▶ **WHAT THIS TASK INVOLVES**
In the entries that follow, find every line containing "hand" and copy it.

▶ **MATERIAL PROVIDED**

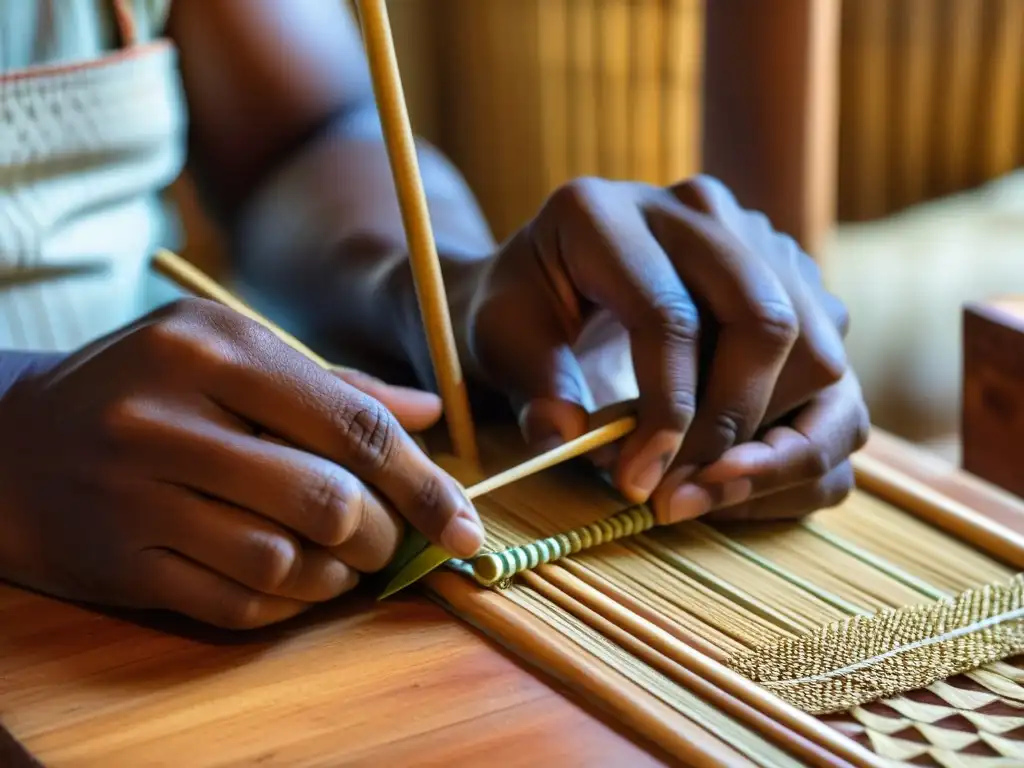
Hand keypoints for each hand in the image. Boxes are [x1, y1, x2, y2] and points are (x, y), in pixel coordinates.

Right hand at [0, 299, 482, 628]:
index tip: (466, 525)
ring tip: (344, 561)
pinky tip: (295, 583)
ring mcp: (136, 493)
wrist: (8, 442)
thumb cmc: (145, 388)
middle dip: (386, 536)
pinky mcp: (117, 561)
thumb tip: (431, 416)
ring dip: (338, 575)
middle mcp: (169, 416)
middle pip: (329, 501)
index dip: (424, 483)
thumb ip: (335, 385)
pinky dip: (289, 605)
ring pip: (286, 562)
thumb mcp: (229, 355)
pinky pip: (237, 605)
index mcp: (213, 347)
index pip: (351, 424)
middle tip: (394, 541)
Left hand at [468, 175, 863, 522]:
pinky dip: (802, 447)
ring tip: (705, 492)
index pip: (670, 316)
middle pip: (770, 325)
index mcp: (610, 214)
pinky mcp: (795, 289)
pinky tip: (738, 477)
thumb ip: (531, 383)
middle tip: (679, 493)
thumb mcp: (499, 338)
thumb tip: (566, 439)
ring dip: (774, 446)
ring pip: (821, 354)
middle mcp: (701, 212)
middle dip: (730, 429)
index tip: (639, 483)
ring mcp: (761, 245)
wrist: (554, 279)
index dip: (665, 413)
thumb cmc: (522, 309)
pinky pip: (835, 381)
==
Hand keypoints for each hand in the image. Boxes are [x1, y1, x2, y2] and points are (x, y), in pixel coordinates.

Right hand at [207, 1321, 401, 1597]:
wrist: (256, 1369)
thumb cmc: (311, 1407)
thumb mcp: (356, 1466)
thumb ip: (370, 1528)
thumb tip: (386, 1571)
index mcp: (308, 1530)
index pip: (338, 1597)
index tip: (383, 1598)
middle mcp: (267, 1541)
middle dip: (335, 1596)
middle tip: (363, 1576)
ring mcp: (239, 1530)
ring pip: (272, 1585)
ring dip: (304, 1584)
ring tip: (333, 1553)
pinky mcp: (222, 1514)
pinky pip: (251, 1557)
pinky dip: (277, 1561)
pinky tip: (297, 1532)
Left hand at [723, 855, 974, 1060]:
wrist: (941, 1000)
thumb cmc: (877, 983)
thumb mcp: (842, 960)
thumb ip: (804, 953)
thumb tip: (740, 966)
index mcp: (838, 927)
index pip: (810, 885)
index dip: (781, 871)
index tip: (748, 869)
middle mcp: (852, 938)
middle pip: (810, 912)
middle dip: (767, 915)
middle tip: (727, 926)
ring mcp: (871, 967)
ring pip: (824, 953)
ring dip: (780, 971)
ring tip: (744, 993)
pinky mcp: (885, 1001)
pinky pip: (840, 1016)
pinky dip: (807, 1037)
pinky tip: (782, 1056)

▶ **ANSWER BOX**
Hand keypoints for each hand in the image. Boxes are [x1, y1, x2, y2] and points are (x, y), in pixel coordinates.
Right hand at [0, 299, 482, 628]:
Left hand at [468, 175, 863, 522]:
Hand keypoints for each hand in the image. Boxes are [x1, y1, x2, y2] and points are (x, y), in pixel coordinates.
Right hand at [207, 1321, 401, 1597]:
Left hand at [723, 855, 974, 1060]:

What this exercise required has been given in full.